Solving Summation of sin with n^2 - Svensl

In summary, The conversation is about solving the equation \sum_{n=0}^{K-1}\frac{sin(2\pi n^2\Delta)}{n} and \sum_{n=0}^{K-1}\frac{e^{j n^2 x}}{n}, where x=2\pi \Delta and delta is a number between (0, 1(, for large values of K. One suggestion is to use a well-chosen function with poles at certain places in the complex plane to turn the sum into an integral and use Jordan's lemma to solve it. However, this approach has not been explored yet.
  • #1
5
0
Hello,
Can anyone give some hints on how to solve this:

[tex]\sum_{n=0}^{K-1}\frac{sin(2\pi n^2\Delta)}{n}[/tex]

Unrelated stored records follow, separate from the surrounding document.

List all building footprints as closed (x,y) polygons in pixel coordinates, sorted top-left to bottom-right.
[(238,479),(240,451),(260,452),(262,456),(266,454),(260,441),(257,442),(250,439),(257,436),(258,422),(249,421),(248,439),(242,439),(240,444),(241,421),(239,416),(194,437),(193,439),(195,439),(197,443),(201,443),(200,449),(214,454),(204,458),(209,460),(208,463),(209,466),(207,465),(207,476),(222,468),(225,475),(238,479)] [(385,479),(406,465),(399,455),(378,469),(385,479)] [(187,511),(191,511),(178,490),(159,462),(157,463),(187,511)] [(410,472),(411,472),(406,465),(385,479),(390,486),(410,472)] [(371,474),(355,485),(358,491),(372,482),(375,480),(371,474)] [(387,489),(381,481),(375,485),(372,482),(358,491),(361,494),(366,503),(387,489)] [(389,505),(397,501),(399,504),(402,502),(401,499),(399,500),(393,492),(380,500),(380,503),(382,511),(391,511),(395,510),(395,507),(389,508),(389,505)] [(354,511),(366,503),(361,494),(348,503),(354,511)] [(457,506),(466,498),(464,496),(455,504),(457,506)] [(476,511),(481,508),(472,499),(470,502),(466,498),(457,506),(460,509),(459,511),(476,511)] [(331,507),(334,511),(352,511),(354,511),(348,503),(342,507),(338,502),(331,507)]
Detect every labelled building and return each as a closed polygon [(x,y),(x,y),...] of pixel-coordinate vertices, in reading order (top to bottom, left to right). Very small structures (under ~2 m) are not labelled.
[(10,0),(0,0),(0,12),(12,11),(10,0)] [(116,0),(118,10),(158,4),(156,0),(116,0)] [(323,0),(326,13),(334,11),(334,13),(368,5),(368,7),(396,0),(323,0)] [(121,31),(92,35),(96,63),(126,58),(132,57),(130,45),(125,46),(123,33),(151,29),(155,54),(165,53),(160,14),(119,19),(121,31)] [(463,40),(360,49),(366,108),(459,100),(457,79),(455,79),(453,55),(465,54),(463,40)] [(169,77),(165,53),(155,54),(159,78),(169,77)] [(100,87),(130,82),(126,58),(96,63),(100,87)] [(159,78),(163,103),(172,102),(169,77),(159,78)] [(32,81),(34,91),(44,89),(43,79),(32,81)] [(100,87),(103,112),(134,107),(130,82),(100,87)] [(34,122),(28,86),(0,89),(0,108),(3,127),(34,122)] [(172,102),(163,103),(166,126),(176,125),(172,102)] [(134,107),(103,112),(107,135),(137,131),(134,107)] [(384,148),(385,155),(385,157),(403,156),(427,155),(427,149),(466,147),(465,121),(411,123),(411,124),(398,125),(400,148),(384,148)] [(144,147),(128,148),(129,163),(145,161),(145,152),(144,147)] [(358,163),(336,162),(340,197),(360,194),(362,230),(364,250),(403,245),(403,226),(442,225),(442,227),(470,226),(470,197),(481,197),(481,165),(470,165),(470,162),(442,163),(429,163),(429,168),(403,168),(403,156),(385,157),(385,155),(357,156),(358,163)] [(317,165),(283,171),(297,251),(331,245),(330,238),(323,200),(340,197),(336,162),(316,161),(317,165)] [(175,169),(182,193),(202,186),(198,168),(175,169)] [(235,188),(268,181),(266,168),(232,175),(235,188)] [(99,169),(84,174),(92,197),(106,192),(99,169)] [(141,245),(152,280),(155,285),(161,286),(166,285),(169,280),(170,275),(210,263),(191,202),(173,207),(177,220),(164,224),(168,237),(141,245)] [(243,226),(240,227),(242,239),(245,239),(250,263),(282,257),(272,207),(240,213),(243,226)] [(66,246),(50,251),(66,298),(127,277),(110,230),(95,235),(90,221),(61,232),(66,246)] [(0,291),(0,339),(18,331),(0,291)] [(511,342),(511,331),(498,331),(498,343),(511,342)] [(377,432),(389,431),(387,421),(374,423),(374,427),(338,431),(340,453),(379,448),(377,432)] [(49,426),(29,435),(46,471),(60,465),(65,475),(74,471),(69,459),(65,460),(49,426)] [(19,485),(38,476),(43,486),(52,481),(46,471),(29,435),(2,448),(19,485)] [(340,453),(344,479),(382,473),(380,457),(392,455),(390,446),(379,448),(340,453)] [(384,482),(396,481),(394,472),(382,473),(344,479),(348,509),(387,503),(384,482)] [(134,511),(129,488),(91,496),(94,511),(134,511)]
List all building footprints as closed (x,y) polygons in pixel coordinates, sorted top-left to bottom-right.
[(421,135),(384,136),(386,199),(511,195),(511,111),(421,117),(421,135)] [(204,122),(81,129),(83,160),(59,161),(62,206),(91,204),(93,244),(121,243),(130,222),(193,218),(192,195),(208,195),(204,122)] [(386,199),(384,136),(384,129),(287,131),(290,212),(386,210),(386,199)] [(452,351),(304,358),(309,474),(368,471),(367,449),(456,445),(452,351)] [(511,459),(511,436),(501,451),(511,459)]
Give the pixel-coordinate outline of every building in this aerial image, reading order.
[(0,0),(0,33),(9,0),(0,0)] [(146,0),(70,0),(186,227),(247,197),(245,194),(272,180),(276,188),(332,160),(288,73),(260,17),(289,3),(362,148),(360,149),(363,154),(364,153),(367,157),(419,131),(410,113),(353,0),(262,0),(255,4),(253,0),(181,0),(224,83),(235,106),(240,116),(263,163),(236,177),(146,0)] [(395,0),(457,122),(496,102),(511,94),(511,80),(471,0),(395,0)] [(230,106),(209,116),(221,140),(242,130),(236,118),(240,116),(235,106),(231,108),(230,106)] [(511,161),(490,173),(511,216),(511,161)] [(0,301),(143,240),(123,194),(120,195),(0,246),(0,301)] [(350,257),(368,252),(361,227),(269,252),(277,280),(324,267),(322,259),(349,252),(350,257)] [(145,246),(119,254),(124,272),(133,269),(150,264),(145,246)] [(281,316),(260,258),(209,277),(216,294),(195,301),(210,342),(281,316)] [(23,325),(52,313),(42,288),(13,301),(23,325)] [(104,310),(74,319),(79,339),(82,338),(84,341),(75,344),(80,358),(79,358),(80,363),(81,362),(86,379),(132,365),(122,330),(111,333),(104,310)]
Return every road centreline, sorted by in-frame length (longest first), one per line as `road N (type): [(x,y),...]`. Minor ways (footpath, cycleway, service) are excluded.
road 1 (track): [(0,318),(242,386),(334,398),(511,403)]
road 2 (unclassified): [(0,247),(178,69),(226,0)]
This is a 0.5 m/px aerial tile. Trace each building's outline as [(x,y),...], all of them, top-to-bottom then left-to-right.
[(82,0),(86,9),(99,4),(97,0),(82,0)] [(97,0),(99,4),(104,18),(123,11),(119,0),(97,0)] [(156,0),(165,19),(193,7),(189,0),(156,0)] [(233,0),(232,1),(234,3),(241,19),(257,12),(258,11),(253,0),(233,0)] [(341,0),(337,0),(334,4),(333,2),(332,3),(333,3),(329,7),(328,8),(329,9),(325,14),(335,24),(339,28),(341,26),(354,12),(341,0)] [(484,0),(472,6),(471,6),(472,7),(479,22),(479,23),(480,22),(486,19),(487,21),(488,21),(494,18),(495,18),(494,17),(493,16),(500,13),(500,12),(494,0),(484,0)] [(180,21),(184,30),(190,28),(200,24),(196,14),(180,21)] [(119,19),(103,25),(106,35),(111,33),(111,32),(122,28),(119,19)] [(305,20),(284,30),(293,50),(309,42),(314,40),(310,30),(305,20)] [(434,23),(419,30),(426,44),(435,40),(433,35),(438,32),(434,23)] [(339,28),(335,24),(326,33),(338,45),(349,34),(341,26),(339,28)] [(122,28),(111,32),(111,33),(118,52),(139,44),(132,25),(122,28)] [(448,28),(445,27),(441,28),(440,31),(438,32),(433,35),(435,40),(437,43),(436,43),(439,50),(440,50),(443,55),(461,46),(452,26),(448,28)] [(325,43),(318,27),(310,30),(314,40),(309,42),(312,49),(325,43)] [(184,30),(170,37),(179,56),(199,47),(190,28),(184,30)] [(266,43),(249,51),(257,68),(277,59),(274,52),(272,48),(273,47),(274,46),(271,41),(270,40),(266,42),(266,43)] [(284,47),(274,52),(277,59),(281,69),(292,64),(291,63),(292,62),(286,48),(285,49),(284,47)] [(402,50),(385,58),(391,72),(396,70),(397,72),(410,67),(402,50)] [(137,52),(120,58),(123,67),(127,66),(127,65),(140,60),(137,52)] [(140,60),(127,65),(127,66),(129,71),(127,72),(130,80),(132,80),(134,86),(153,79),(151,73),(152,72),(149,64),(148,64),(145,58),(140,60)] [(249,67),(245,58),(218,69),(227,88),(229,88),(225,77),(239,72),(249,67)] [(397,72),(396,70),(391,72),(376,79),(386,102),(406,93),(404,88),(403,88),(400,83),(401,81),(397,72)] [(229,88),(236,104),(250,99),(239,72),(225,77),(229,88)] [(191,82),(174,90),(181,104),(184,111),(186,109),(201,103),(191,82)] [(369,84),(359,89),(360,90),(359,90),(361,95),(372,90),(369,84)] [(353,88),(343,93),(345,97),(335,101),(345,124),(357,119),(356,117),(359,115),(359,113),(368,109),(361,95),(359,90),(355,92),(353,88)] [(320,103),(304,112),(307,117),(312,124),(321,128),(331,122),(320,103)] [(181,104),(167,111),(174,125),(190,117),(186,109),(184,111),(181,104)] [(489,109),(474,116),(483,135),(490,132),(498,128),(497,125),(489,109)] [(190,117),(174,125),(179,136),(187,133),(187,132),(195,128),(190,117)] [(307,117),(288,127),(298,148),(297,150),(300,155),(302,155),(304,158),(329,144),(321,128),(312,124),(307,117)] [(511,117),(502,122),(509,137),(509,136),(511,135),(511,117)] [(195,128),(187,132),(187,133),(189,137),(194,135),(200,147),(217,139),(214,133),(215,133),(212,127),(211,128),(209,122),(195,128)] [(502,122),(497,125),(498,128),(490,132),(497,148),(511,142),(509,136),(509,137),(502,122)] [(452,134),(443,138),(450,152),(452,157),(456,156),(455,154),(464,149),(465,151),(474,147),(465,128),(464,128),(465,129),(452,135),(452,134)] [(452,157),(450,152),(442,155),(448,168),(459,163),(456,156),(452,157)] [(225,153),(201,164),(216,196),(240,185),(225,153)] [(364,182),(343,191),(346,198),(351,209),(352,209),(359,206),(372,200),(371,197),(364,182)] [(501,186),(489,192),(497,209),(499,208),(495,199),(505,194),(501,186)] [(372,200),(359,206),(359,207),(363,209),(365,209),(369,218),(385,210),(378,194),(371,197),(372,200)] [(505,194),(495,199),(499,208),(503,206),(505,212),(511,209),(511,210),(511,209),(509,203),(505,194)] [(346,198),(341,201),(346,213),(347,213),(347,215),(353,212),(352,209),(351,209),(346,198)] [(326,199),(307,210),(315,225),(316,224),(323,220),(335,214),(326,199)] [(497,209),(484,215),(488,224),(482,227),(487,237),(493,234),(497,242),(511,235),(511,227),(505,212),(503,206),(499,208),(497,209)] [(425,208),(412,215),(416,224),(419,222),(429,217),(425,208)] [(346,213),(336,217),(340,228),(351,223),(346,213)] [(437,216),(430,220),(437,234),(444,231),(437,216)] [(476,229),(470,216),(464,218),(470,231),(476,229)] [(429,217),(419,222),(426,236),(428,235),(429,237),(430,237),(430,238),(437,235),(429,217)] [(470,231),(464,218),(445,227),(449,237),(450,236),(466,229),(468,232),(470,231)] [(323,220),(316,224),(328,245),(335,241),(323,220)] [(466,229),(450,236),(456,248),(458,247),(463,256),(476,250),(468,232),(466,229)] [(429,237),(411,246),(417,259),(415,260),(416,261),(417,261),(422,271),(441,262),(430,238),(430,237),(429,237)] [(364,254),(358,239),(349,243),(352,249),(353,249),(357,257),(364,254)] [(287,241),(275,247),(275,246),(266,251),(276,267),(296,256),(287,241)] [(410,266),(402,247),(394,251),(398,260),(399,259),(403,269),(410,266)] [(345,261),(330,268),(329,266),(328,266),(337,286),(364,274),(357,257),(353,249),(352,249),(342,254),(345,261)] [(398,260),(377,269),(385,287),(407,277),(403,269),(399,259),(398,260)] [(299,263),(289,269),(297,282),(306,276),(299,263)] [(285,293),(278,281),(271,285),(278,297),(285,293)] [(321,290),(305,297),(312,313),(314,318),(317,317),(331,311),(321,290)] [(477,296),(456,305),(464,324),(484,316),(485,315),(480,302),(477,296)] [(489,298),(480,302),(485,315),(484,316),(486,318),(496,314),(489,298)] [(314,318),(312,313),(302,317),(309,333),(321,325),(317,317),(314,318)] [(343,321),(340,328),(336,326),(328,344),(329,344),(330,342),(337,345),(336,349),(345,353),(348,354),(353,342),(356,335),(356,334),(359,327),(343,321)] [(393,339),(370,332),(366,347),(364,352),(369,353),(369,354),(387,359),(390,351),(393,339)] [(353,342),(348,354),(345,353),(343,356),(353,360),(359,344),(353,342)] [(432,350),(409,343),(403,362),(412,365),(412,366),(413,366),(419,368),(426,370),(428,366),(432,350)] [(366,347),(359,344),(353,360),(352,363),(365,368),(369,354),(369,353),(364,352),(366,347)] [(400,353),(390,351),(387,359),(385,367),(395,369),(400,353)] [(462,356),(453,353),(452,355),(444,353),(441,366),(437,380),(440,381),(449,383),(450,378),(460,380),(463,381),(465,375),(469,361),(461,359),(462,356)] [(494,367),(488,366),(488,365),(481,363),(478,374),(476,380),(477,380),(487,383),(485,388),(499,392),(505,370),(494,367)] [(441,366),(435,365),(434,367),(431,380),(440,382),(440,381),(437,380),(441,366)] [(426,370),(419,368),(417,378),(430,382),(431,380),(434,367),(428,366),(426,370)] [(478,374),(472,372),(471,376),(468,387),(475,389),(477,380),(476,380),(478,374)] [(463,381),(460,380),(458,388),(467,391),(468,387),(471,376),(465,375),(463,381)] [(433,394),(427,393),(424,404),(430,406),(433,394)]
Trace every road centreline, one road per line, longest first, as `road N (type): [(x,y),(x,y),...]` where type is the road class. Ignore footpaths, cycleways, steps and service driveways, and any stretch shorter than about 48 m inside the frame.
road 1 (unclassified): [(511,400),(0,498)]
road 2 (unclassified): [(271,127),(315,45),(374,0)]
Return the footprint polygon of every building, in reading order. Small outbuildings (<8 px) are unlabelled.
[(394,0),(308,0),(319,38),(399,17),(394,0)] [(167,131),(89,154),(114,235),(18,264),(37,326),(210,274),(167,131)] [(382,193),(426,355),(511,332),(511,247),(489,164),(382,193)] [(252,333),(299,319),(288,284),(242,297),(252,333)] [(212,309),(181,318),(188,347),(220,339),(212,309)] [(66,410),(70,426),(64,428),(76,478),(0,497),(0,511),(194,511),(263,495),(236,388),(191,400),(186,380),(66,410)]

It's just the n^2 that complicates things. I tried re-writing it as

[tex]Im\sum_{n=0}^{K-1}\frac{e^{j n^2 x}}{n}[/tex],

where [tex]x=2\pi \Delta[/tex]
but I cannot solve this either.

Thanks,
svensl
 
Last edited:
Mathematics news on Phys.org
  • #2
What is delta? If it is an integer than sin(2*pi*k) for any integer k is equal to 0.
 
  • #3
Thanks for the reply.

Delta is a number between (0, 1(.
BTW, K will later be taken to infinity if that makes a difference.
 
  • #4
Perhaps some well choosen function which has poles at certain places in the complex plane to give that summation as residues might be useful? Then you can use a contour integral and Jordans lemma to turn that sum into an integral along the Reals somehow?

That's without putting pen to paper so I might be way off.
 

1. What is the formula for solving summation of sin with n^2 - Svensl?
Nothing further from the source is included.